**Your assignment:** Render the stretch from the first line through the line containing "Эти ситуации неизбежно" as a JSON list of strings, one string per line, leaving out any blank lines.

Saved data entries

□ □ □

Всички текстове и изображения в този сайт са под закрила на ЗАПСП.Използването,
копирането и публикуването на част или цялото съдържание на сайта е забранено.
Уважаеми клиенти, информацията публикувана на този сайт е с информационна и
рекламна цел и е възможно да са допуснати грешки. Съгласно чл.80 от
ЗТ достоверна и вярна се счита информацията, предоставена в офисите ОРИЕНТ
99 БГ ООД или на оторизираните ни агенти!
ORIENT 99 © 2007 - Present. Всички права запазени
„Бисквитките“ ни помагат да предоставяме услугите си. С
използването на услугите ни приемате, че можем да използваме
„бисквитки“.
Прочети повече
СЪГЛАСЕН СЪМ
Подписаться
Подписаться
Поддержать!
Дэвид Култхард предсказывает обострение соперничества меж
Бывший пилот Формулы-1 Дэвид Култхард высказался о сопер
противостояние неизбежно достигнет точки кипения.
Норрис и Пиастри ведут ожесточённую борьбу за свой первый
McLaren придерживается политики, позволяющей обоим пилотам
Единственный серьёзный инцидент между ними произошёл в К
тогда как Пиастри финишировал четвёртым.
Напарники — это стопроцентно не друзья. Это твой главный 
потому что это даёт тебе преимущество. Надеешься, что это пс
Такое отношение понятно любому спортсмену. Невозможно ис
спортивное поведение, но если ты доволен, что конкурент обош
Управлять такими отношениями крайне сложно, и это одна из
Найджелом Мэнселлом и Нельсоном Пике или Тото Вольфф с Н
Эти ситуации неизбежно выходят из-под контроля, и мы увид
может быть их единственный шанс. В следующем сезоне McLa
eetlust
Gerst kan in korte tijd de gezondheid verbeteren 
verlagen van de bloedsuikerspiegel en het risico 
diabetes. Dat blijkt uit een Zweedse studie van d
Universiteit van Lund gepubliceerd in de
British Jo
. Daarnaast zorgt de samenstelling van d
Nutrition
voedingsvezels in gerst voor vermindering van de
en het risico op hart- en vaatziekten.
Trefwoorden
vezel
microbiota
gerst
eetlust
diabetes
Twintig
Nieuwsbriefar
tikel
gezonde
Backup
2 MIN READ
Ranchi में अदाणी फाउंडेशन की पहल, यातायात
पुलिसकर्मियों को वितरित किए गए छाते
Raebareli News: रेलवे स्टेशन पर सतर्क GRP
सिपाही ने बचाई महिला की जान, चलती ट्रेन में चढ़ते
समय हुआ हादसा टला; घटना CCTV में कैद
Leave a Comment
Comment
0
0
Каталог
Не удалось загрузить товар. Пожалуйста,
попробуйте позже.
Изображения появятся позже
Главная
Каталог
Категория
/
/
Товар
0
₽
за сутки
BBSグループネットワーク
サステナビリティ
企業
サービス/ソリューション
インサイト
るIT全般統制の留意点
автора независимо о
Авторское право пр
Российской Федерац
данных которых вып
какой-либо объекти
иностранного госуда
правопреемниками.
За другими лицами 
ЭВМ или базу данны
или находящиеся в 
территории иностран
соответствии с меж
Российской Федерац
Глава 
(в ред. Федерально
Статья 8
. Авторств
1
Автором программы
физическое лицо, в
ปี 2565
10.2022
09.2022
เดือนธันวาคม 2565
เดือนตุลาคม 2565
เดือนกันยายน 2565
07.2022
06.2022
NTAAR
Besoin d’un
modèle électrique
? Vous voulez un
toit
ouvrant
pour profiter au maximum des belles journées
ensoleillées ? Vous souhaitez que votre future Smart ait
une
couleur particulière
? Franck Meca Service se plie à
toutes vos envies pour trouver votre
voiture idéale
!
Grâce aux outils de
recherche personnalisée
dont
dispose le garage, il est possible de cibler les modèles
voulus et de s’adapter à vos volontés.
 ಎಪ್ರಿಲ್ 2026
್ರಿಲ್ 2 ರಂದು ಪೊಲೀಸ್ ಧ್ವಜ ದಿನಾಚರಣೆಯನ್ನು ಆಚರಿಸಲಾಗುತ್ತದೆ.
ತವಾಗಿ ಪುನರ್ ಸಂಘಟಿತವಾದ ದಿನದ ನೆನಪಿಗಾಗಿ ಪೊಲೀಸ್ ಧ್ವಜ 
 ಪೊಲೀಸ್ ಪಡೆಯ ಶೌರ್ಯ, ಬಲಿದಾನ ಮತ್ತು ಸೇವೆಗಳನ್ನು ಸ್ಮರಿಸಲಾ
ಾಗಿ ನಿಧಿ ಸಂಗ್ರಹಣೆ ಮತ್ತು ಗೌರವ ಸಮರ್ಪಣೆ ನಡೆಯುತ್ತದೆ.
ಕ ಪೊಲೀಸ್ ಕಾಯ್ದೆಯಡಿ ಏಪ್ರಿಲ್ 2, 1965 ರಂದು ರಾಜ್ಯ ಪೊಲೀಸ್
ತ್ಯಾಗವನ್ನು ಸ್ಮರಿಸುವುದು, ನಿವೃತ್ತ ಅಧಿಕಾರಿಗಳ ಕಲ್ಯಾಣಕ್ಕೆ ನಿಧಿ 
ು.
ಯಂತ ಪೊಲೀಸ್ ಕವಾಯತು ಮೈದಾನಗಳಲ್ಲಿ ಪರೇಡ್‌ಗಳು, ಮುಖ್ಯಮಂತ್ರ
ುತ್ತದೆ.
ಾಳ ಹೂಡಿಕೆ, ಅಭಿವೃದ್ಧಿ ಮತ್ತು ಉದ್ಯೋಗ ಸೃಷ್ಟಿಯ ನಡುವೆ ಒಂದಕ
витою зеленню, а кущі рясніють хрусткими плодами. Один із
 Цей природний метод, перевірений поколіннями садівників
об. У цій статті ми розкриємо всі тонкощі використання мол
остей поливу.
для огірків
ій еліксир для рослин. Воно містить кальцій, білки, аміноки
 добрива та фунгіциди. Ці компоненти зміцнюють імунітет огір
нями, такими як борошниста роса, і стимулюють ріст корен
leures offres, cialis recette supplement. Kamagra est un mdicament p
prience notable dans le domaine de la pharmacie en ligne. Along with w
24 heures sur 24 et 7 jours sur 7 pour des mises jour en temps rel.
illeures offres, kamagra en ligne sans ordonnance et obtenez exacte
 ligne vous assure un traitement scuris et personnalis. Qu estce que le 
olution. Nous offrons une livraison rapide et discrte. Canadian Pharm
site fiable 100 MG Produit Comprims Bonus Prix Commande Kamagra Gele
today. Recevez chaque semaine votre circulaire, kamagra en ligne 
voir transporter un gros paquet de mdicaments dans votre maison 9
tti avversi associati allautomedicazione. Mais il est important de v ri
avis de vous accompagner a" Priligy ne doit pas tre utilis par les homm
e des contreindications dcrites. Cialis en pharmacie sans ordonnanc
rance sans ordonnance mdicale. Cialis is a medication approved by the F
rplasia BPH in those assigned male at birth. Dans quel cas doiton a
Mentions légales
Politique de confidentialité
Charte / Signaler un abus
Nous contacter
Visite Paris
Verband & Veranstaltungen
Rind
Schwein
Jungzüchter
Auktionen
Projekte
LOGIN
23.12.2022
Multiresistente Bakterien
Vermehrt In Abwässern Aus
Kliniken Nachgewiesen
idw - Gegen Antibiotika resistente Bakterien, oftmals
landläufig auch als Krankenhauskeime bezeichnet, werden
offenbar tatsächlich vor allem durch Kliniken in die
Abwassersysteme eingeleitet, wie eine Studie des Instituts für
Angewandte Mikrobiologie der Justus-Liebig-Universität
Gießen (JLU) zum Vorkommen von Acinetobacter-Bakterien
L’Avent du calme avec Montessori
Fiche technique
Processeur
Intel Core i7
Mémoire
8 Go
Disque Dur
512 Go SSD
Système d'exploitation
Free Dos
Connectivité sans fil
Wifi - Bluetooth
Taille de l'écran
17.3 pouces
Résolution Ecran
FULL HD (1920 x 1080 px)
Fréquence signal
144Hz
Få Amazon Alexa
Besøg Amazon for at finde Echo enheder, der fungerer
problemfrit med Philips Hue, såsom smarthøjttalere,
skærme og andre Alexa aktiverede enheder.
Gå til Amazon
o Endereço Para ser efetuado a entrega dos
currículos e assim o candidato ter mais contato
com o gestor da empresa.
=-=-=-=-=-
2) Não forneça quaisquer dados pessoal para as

□ □ □

**Task response:**
[
  "Всички текстове и изображения в този сайт са под закрила на ЗАПСП.Използването,",
  "копирането и публикуването на част или цялото съдържание на сайта е забранено.",
  "Уважаеми клиенти, информацията публикувана на този сайт е с информационна и",
  "рекламна цел и е възможно да са допуснати грешки. Съгласно чл.80 от",
  "ЗТ достоверна и вярна се счита информацията, предоставена в офисите ОРИЕНТ",
  "99 БГ ООД или на оторизираните ни агенти!",
  "ORIENT 99 © 2007 - Present. Всички права запазени",
  "„Бисквитките“ ни помагат да предоставяме услугите си. С",
  "използването на услугите ни приемате, че можем да използваме",
  "„бисквитки“.",
  "Прочети повече",
  "СЪГЛАСЕН СЪМ",
  "Подписаться",
  "Подписаться",
  "Поддержать!",
  "Дэвид Култхард предсказывает обострение соперничества меж",
  "Бывший пилот Формулы-1 Дэвид Култхард высказался о сопер",
  "противостояние неизбежно достигнет точки кипения.",
  "Норрис и Пиастри ведут ожесточённую борьбу за свой первый",
  "McLaren придерживается политики, позволяющей обоим пилотам",
  "Единственный серьёзный инцидент между ними произошёл в К",
  "тогда как Пиастри финишировал четвёртым.",
  "Напарники — это стопроцентно не друзья. Это твой главный ",
  "потому что это даёт тебе преимущество. Надеешься, что это пс",
  "Такое отношение понятно любому спортсмену. Невозможно ис",
  "спортивное поведение, но если ты доволен, что конкурент обош",
  "Управлять такими отношениями крайне сложно, и это одна из",
  "Найджелом Мэнселлом и Нельсоном Пике или Тото Вольфф с Н",
  "Эти ситуации неизбежно выходят из-под контроля, и мы увид"
]